Nomi Salemi*, 40, ist Journalist und Aktivist. Er lebt seit acht Jahren in Deutschland und hat sich an Protesten der studentischen Bewegung beteiligt und war in der verbotenen Arbeiterbewegung aktiv. Name geändert

Interview Gareth Joswig

taz: Herr Salemi, was passiert gerade im Iran?

Nomi Salemi: Seit acht Tagen protestieren in sehr vielen Städten im Iran tausende von Menschen auf den Straßen gegen die unerträgliche wirtschaftliche, soziale und politische Situation. Diese prekäre Situation hat sich seit über drei Jahrzehnten immer weiter vertieft und verbreitet. Zuerst gab es nur in fünf bis sechs Städten spontane Demos gegen die Verschlechterung der Wirtschaftslage und zunehmende Korruption, dann haben sich die Proteste ausgebreitet, wobei die Forderungen und Parolen zunehmend radikaler wurden und sich nun gegen das gesamte System richten.

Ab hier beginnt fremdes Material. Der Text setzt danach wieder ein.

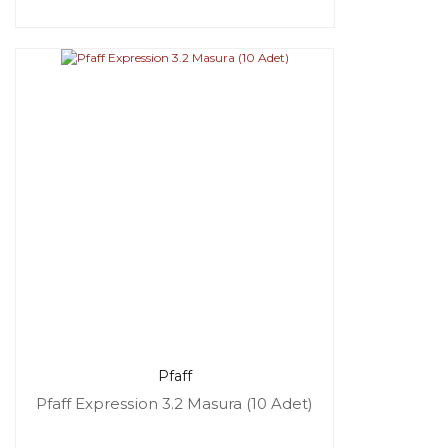
Pfaff
Pfaff Expression 3.2 Masura (10 Adet)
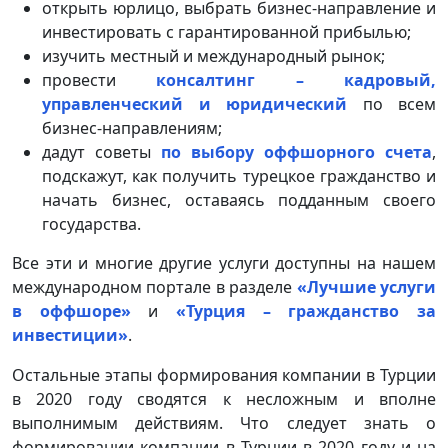
открыть юрлицо, выбрать бизнес-направление и
инвестировать с гарантированной прибылью;
изучить местный и международный рынок;
провести
консалтинг – кадровый,
управленческий и юридический
по всем
бизнес-направлениям;
дадут советы
по выбору оффшорного счета
,
подскажут, как получить турецкое гражданство и
начать бизнес, оставаясь подданным своего
государства.
Все эти и многие другие услуги доступны на нашем
международном портале в разделе
«Лучшие услуги
в оффшоре»
и
«Турция – гражданство за
инвестиции»
.
Остальные этапы формирования компании в Турции
в 2020 году сводятся к несложным и вполне
выполнимым действиям. Что следует знать о
формировании компании в Турции в 2020 году и на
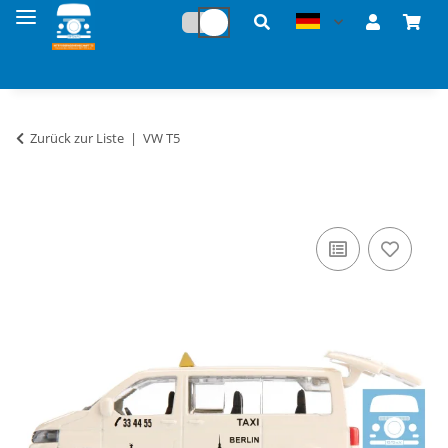
Zurück zur Liste
VW T5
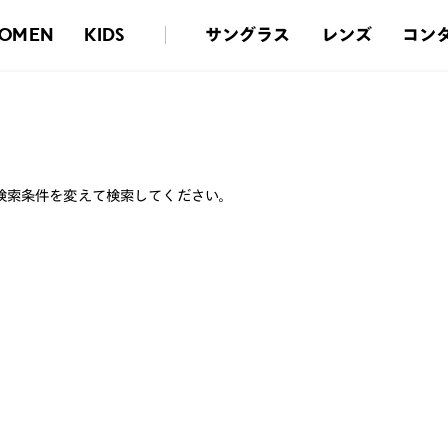
サングラス
レンズ
コン
OMEN
KIDS
検索条件を変えて検索してください。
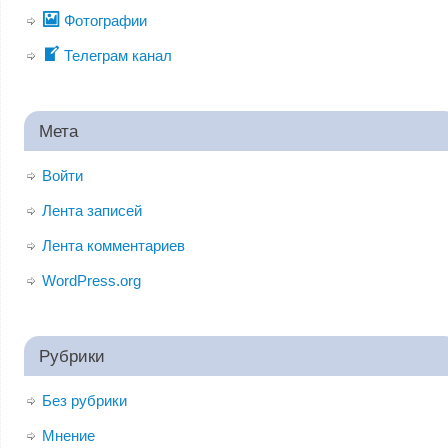
Фотографии
Телеграм канал
Мета
Войти
Лента записей
Лента комментариев
WordPress.org
Рубрики
Без рубрики
Мнение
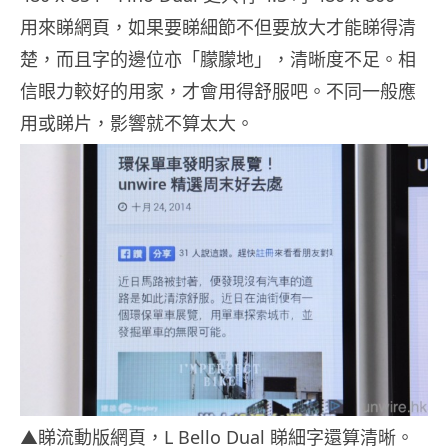
用來睇網頁，如果要睇細節不但要放大才能睇得清
楚，而且字的邊位亦「朦朦地」，清晰度不足。相
信眼力較好的用家，才會用得舒服吧。不同一般應
用或睇片，影響就不算太大。
▲睇流動版網頁，L Bello Dual 睇細字還算清晰。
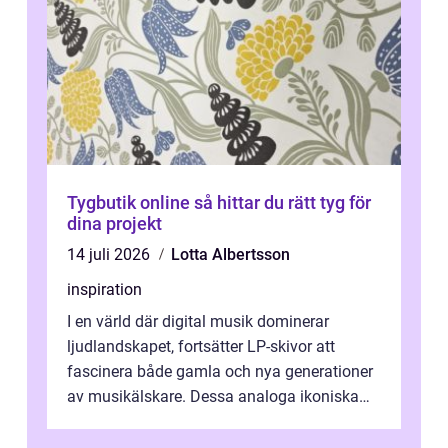
Tygbutik online så hittar du rätt tyg för
dina projekt
14 juli 2026
Lotta Albertsson
inspiration
I en värld där digital musik dominerar
ljudlandskapet, fortsätter LP-skivor att
fascinera både gamla och nya generationer
av musikälskare. Dessa analoga ikoniska
plattor erbj...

Haben Sie als politischer Exilant Kontakt zu Ihrer Familie und AktivistInnen im Land?

Wir sind vor allem über das Internet und soziale Medien mit Familien und anderen Aktivisten im Iran verbunden. Auch die Leute im Iran informieren und mobilisieren sich hauptsächlich über das Internet. Diese Verbindungen zu halten, ist aufgrund der strengen staatlichen Filterung des Internets leider schwieriger geworden. Trotzdem versuchen die Leute im Iran die Kommunikation mithilfe von sogenannten Filterbrechern aufrecht zu erhalten.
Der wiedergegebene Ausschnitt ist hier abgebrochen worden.